--- Selected excerpt Enclosed Below ---

Worse, Eblacas said the notion that women should marry at a certain age seems to perpetuate a derisive ancient concept that women are only meant for childbearing.

At one point, she said an acquaintance in her community insinuated that unlike men who can easily get married because of their gender, women face "limited options" when they age.

"We should work out on respecting women’s choices, opinions, and principles on marriage. Stop pressuring women to get married just because she needs to have a child before she gets older," Eblacas said. "Stop dictating women with your gender-biased standards."

If a single, independent, and childless woman is happy and contented, "she doesn’t owe you an explanation," she added.

Challenging gender stereotypes and changing people's mindsets, however, entails a change in the way women see themselves in the context of gender and development, according to Mary Rose Ratunil, a college student in Alae, Manolo Fortich, Bukidnon.

Ratunil, 21, said women should not only be seen as mere "targets of development, but rather as active agents of these developments."

--- End of Enclosed Selected excerpt ---
--- Input data Enclosed Below ---

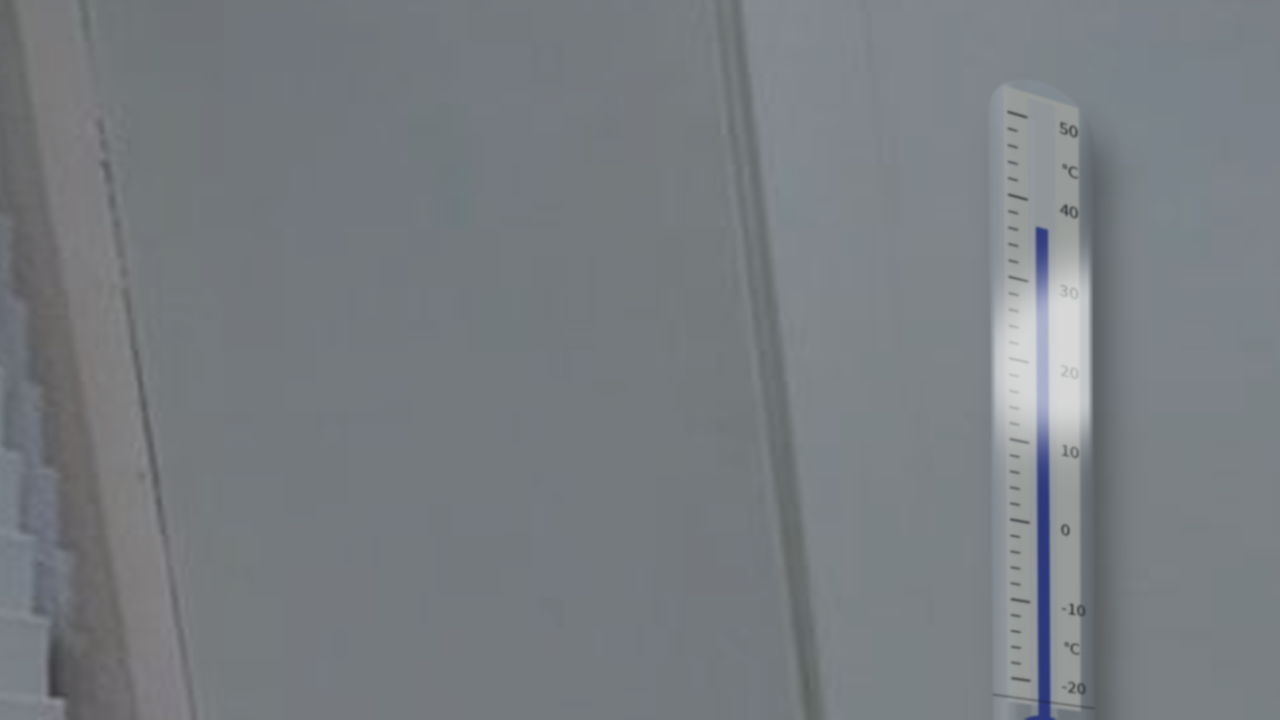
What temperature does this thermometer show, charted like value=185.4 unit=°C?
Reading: value=37 unit=°C
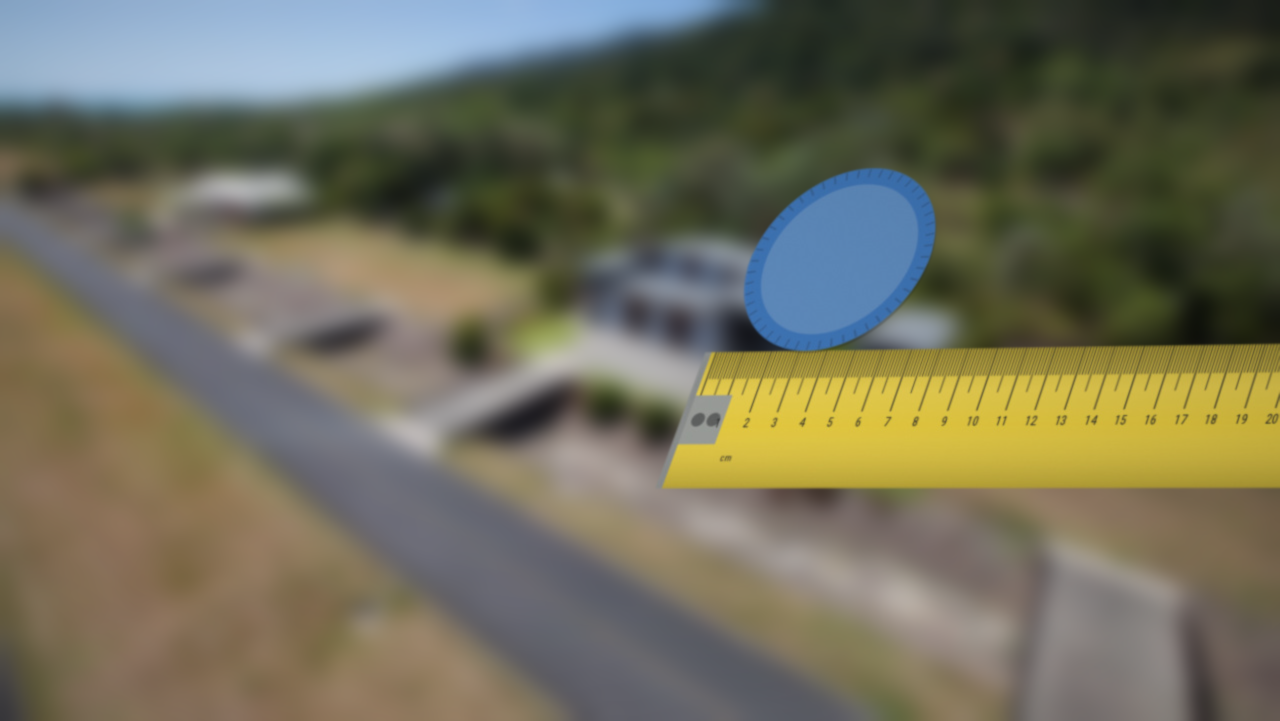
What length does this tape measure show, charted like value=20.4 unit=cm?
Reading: value=6.5 unit=cm
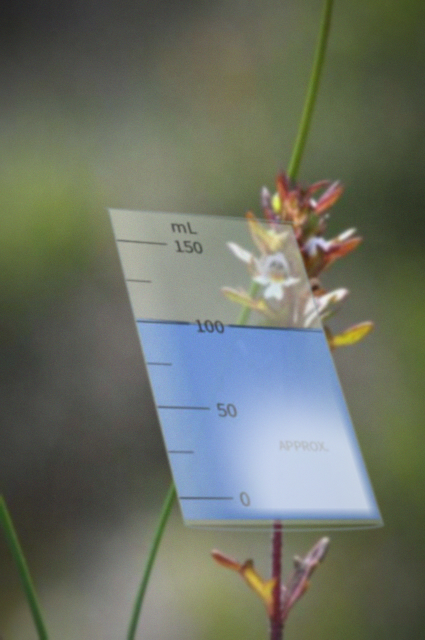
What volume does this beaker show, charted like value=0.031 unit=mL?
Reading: value=100 unit=mL
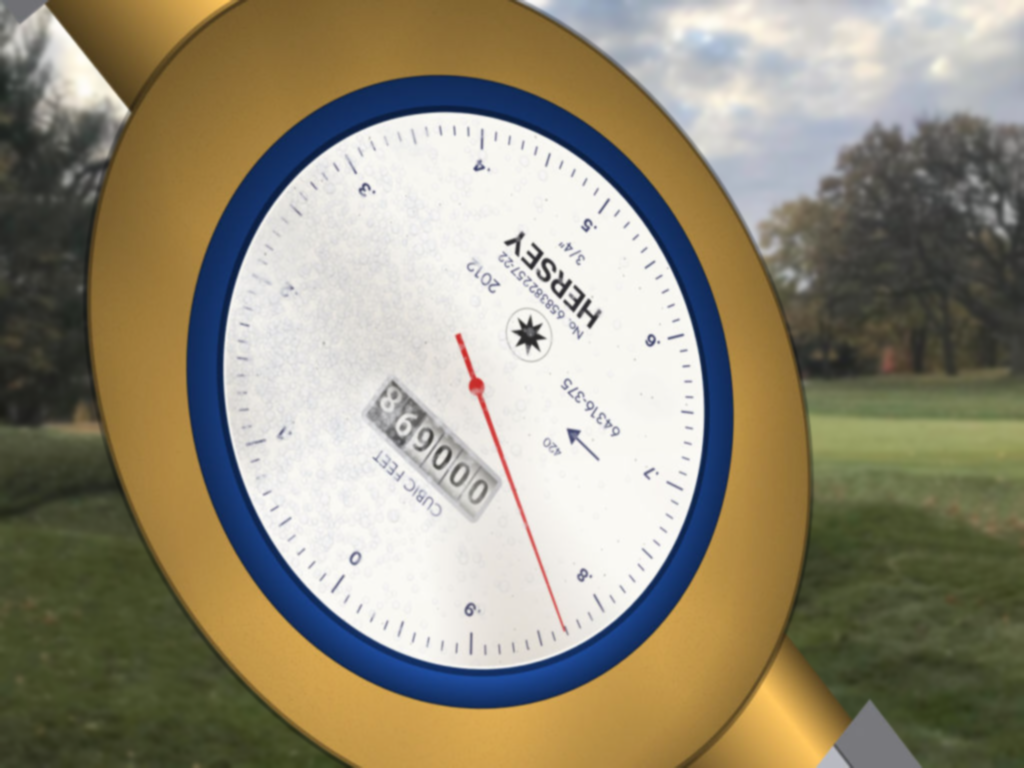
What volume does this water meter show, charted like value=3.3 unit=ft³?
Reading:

--- End of Enclosed Input data ---

> Exercise instructions
1. Extract the part of the rows that opens with the line containing "What volume does this beaker" and runs through the last of the rows, reproducing each line verbatim. Omit the picture lines.
2. Continue the article on women, marriage, and gender stereotypes from its final sentence onward.
The article and the rows were drawn from separate, unrelated sources.

> Answer list
1.
What volume does this beaker show, charted like value=0.031 unit=mL?
Reading: value=100 unit=mL
What volume does this water meter show, charted like value=3.3 unit=ft³?
Reading:

2.
While she understood that some women deliberately avoid political discourse or taking a role in traditionally male-dominated positions for fear of being targeted, Ratunil said true empowerment only comes if women like her take on the challenge and lead the way in breaking barriers.

In fact, she believes women should seek out roles that challenge the traditional notion of leadership.

"Only few women are given the privilege to lead and to be on the position, when in fact women can equally do the tasks," she said.

Views from transwomen

For individuals who identify themselves as transwomen, the challenges of seeking inclusivity and equality are greater, despite the Filipino society's attitude of being tolerant and accepting of them.

Iztella Ubal-ubal, 23, who resides in Tagoloan, Misamis Oriental, said transwomen don't need special treatment, contrary to what some people may assume.

All they wanted is not to be discriminated against in the workplace or find suitable careers, she said.

Ubal-ubal has been in a relationship with a 29-year-old partner, and the couple is raising an eight-year-old boy--her partner's son from a previous relationship.

Both of them are finding ways to generate more income by working odd jobs, even sell online to make ends meet.

"We (transwomen) have to work to put food on the table, but it gets problematic when employers would ask us to cut our hair and look like men. Some employers are understanding, but there are only a few of them," she said.

She lamented that transwomen still experience unsafe environments and bullying from time to time despite the calls for women's rights.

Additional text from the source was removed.